# A question for you archers out there?



## DMEII (Feb 12, 2003)

Hey Y'all,
I know some of you have to be archers, and like myself shoot bows (I shoot a longbow and a recurve) for fun, hunting and at tournements. Well, y'all remember those ethofoam animal targets such as McKenzie animal targets, that they use at "Hunting Tournements"? How many of you have thought it would be neat if they would set up an Orc or a Uruk-Hai, say by Mckenzie, at one of those tournements? Do you reckon that if they offered it for sale on the market it would sell? I personally think it would be neat!! Just a thought I have had.
Dave


----------



## Niniel (Feb 12, 2003)

I think it would be cool!! But they shouldn't make them too big (not life-size), then it would be too easy (or put the target very far away or something).


----------



## Gothmog (Feb 12, 2003)

At one fun shoot at a club I used to belong to we had a large picture of the Preditor that was put up as a target. It was the best target on the course.  

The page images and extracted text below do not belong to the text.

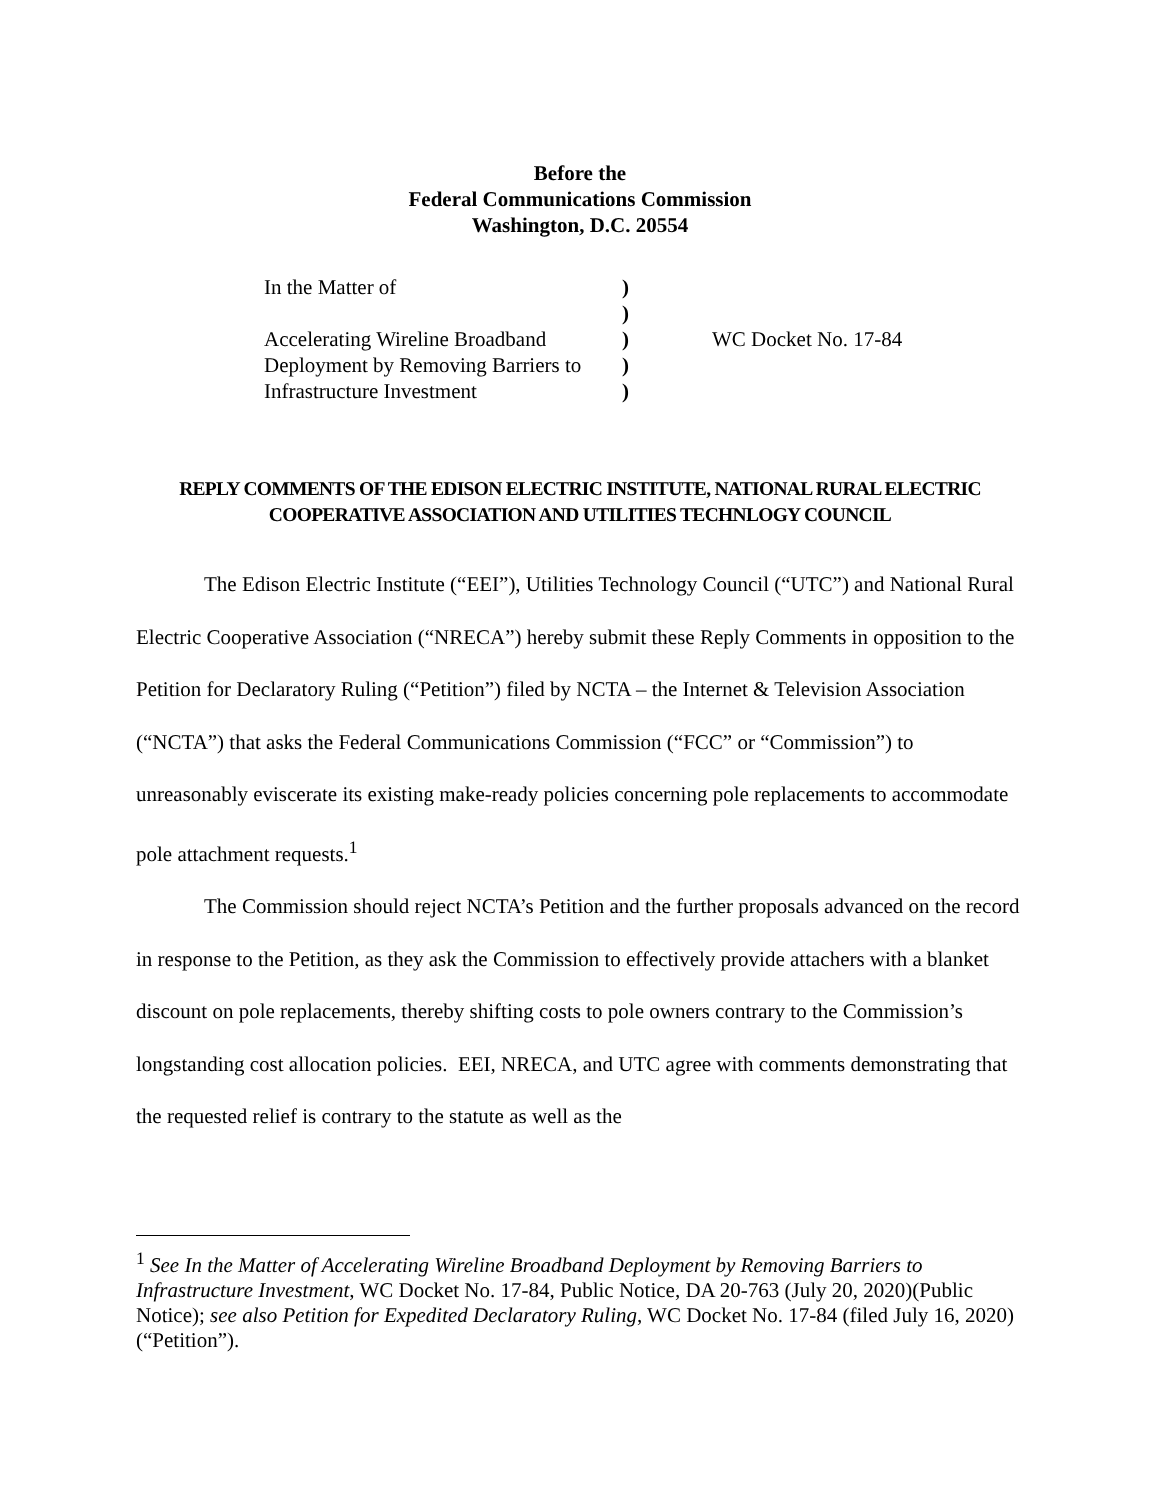Before the
Federal Communications Commission
Washington, D.C. 20554
| In the Matter of | ) | |
| | ) | |
| Accelerating Wireline Broadband | ) | WC Docket No. 17-84 |
| Deployment by Removing Barriers to | ) | |
| Infrastructure Investment | ) | |
REPLY COMMENTS OF THE EDISON ELECTRIC INSTITUTE, NATIONAL RURAL ELECTRIC COOPERATIVE ASSOCIATION AND UTILITIES TECHNLOGY COUNCIL
The Edison Electric Institute (“EEI”), Utilities Technology Council (“UTC”) and National Rural Electric Cooperative Association (“NRECA”) hereby submit these Reply Comments in opposition to the Petition for Declaratory Ruling (“Petition”) filed by NCTA – the Internet & Television Association (“NCTA”) that asks the Federal Communications Commission (“FCC” or “Commission”) to unreasonably eviscerate its existing make-ready policies concerning pole replacements to accommodate pole attachment requests.<sup>1</sup>
The Commission should reject NCTA’s Petition and the further proposals advanced on the record in response to the Petition, as they ask the Commission to effectively provide attachers with a blanket discount on pole replacements, thereby shifting costs to pole owners contrary to the Commission’s longstanding cost allocation policies. EEI, NRECA, and UTC agree with comments demonstrating that the requested relief is contrary to the statute as well as the
<sup>1</sup> See In the Matter of Accelerating Wireline Broadband Deployment by Removing Barriers to Infrastructure Investment, WC Docket No. 17-84, Public Notice, DA 20-763 (July 20, 2020)(Public Notice); see also Petition for Expedited Declaratory Ruling, WC Docket No. 17-84 (filed July 16, 2020) (“Petition”).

So I think that orcs would make great targets.


----------



## Lantarion (Feb 13, 2003)

I've been shooting a recurve for over a year now, but I recently acquired a longbow from my grandfather; I won't be able to shoot it until the weather becomes a bit warmer though. 
Ha, an Uruk-hai target.. My Tolkienistic side says "Yeah! Down with the Glamhoth!", but my more humanistic side says "What did he ever do to you, you savage archer you!"


----------



## DMEII (Feb 13, 2003)

*Uruk Hai:*

Hey Lanteran,
And if anyone ever asks or asked me what did the poor ole Orc or Uruk Hai ever do to me, I will say, "He and his kind are the mortal enemy of mankind, and their goal in life is to wipe us out! So death to all Orcs and Uruk Hai!!!! There is an arrow for each of them!! Ha!
Dave


----------



## ElvishHellion (Feb 22, 2003)

I just started but that would be kewl


----------



## Lasgalen (Feb 23, 2003)

I haven't shot in a while, but I remember those things (I really hated the turkeys-for me they were the hardest). I don't think there would be much of a market, but it would definitely make a really cool target. I would get off my butt and start practicing again if I had Orcs or Uruk-Hai to shoot at. 

-Lasgalen


----------



## Frodorocks (Feb 28, 2003)

That would be so awesome! But I wouldn't be able to hit it, I'm a terrible archer.


----------



## chrysophalax (Mar 1, 2003)

I think that's a very cool idea! I too would drag out my trusty recurve and "Go hunt some Orc!"


----------



## Lantarion (Mar 4, 2003)

What a shameless quote from the movie; shame on you! 
DMEII, I think you set a world record:. nobody has ever mispelled my name as badly as you did!


----------



## Elendil3119 (Mar 4, 2003)

I don't currently have a bow that fits me very well, but if I was in the market for a new target, I'd definitely choose an orc over something else! I wonder if they'd make a cave troll for those of us that can't hit the broad side of a barn...


----------



## JPMaximilian (Dec 1, 2004)

I prefer to hunt real Uruk-hai.


----------